Click to view attachment

The brightening of the south pole is an artifact of different haze structures at the poles. This looks like the most expansive cloud field I've yet seen imaged on Titan by Cassini.
volcanopele
It seems to be following the same pattern as the October 2004 storm. In early October 2004, we saw a single broad storm that covered a large area. It also appeared to be a single cloud region. By Ta in late October, it had broken up into numerous cumulus clouds.
ugordan
Wasn't that one a polar storm, though? Also detectable even in visible imagery.
volcanopele
Yeah, but it is still following the same pattern.
titanicrivers
A bit more like the 'tropical' storm of April 2008 (not observed by Cassini until the very end) but well documented by ground observatories as discussed in this http://www.unmannedspaceflight.com/index.p...st&p=144664 topic
Here's another photoshop attempt at showing the clouds, using a prior CB3 cloudless image with the Oct 14th image (left image only) and employing a 'difference' blend.
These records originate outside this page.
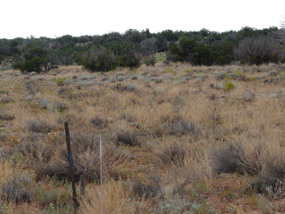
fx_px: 897
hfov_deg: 18.0
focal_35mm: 109
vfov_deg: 13.6
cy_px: 107
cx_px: 142
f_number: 5
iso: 100
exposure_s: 1/250
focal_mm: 18
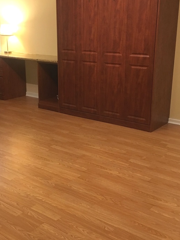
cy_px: 120
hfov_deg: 31.5
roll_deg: +1.0
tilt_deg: -16.0
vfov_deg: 41.2
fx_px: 319
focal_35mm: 46
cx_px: 74
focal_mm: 4.15
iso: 160
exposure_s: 1/30
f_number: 2.2
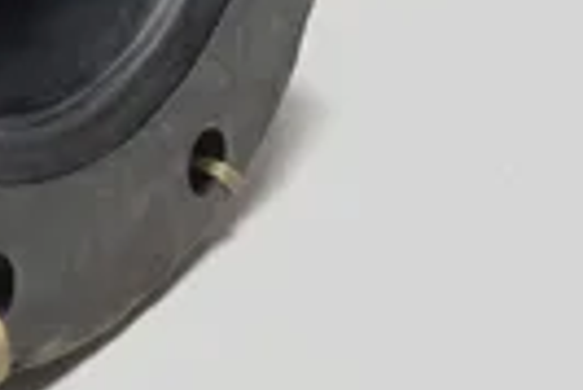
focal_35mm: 97
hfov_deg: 20.2
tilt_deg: -17.3
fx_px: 1573
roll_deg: -3.7
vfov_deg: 13.1
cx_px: -26
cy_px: -245
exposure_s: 1/60
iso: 32
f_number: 2.4
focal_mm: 3.3
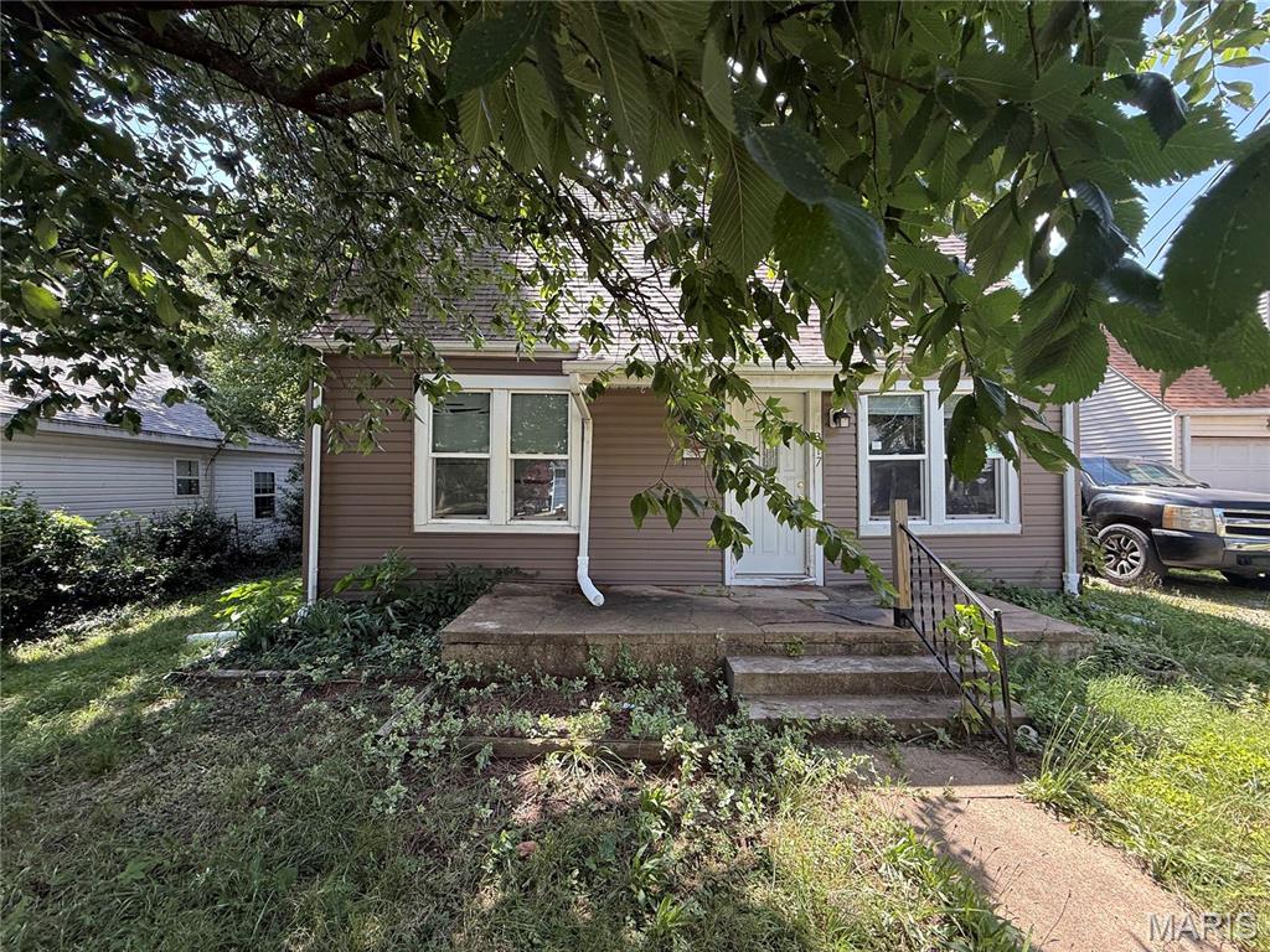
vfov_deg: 85.7
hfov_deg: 102.1
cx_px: 635
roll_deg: +0.4
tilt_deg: +1.2
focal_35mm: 14
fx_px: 514
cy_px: 476
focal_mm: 2.22
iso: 50
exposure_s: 1/133
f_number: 2.2
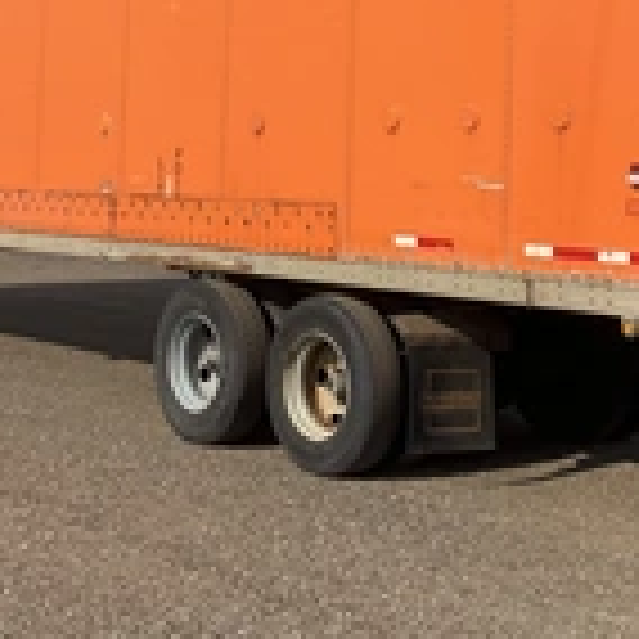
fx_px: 1504
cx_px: 396
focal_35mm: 72
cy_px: 90
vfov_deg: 23.5
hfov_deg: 23.9
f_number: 1.8
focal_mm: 3
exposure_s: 1/2058
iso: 25
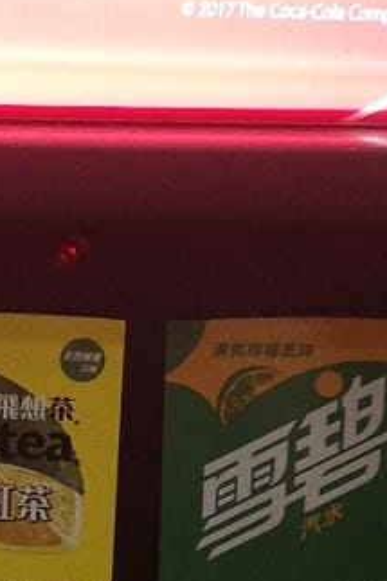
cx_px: -112
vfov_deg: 14.5
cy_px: 579
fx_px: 2244
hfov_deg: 9.7
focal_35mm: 139
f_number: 1.8
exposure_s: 1/60
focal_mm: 3.95
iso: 125
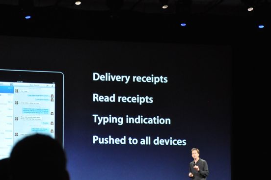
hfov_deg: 16.0
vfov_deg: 10.7
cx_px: 96
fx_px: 963
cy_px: 120
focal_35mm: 128
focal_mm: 62
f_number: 5.3
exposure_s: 1/40
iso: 1600
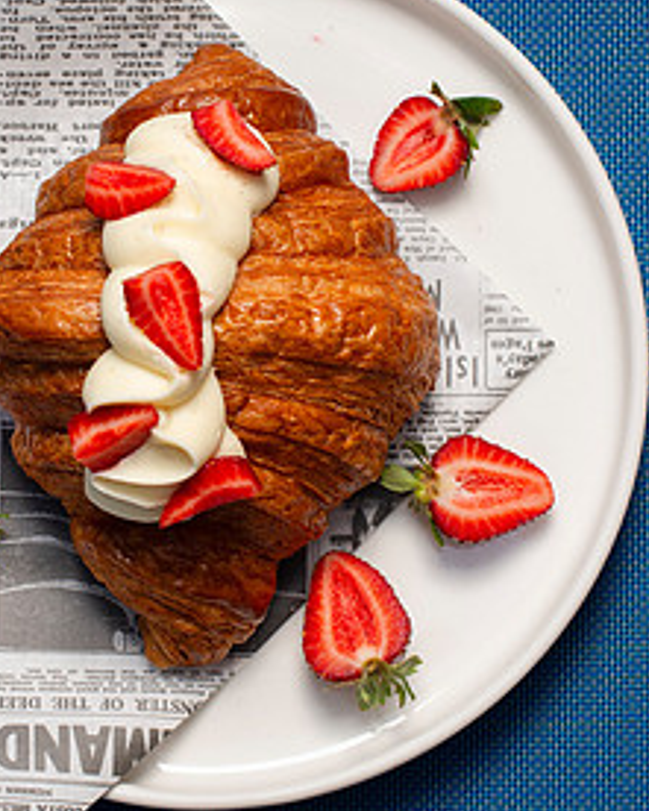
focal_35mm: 115
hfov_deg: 13.4
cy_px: 362
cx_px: 162
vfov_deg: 16.7
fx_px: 2760
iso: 200
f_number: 5.6
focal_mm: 50
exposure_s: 1/200
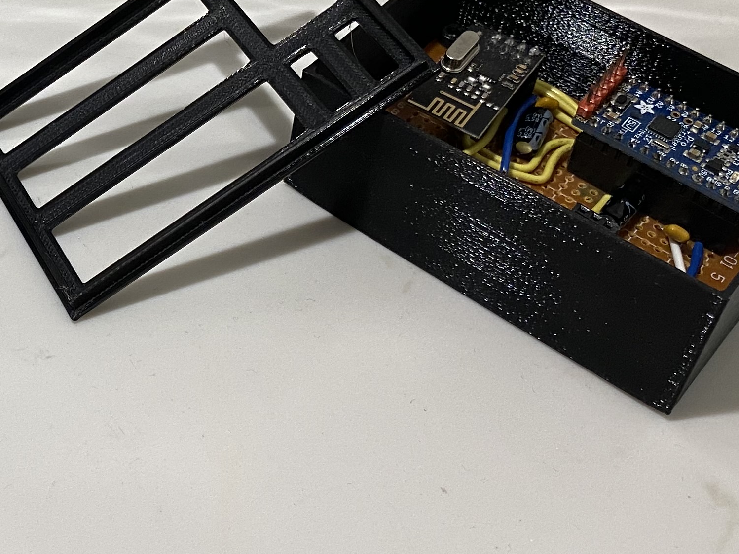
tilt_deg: -42.2
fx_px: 1494
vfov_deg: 20.7
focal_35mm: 70
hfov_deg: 26.2
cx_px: -16
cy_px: 76
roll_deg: -0.7
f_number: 1.8
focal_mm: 4.25
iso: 80
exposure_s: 1/60
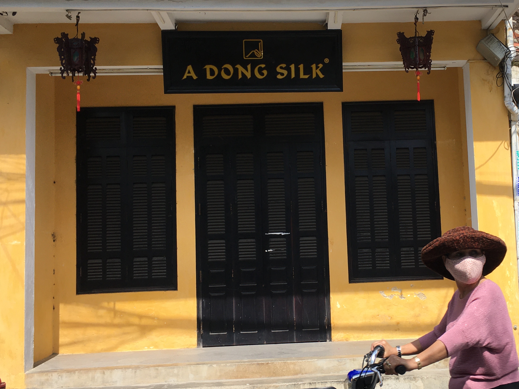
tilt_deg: +5.9
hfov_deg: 41.6
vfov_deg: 32.2
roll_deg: +1.5
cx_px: 344
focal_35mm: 45
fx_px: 675
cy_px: 188
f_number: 2.2
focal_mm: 4.15
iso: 25
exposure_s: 1/950
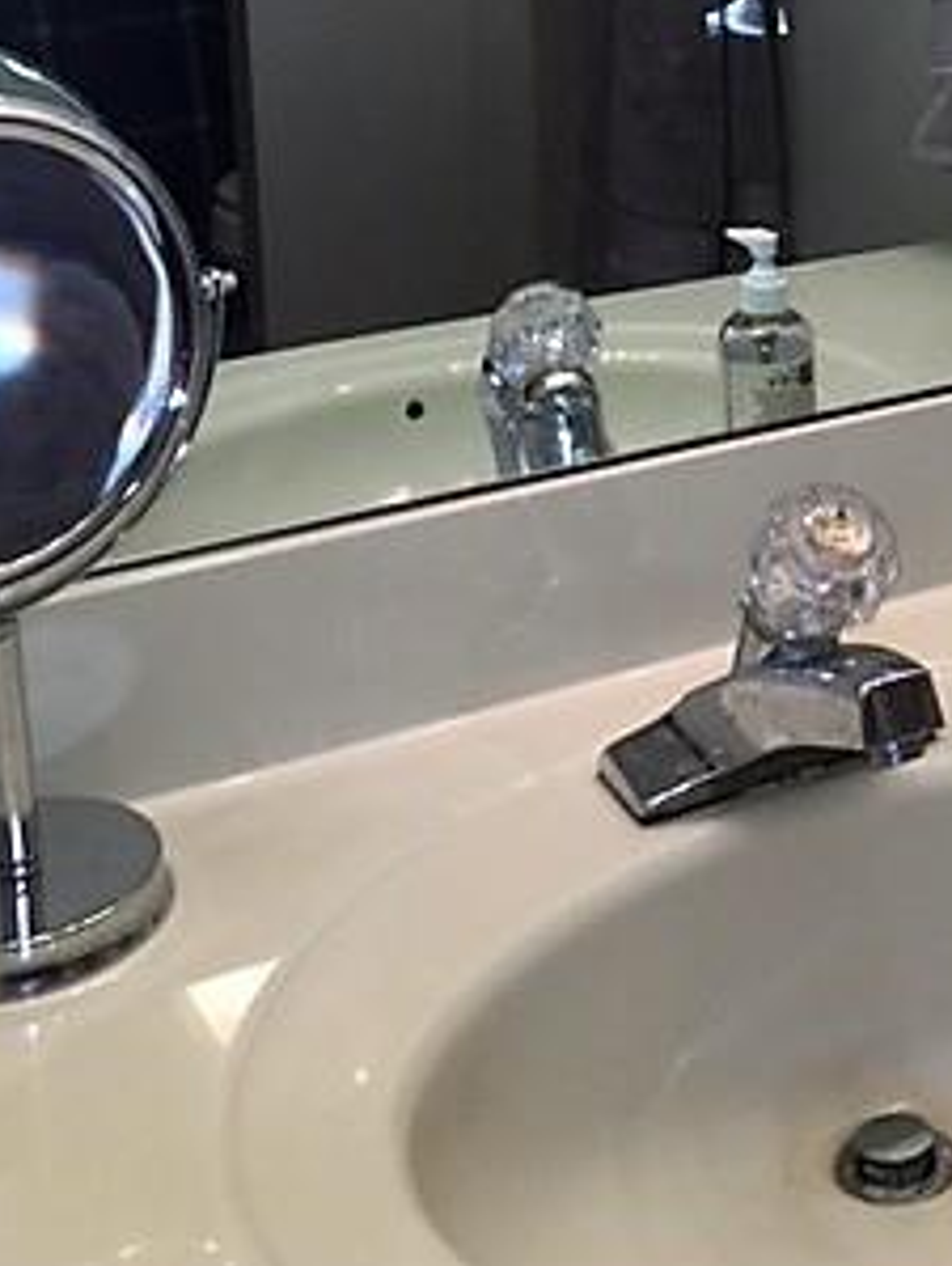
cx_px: 795
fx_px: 2269
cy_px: -25
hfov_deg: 23.3
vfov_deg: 29.0
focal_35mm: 62
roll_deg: +2.9
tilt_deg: -9.0
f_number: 2.2
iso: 32
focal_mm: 4.15
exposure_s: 1/30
The cloud tops and shapes in each hemisphere are interesting.
Click to view attachment Click to view attachment
titanicrivers
Cloud evolution from the T72 storm shows similar cloud development in south temperate and high S polar latitudes and at longitudes some 40-60 deg east of the major cloud burst as the April 2008 storm reported by Schaller et al. http://www.nature.com/nature/journal/v460/...ature08193.html Photos on top show approximate T72 cloud locations (red asterisk) on the Celestia grid. The center longitude of all images is noted in parenthesis. Bottom images are from figure 2 of the Schaller paper modified with grid overlay.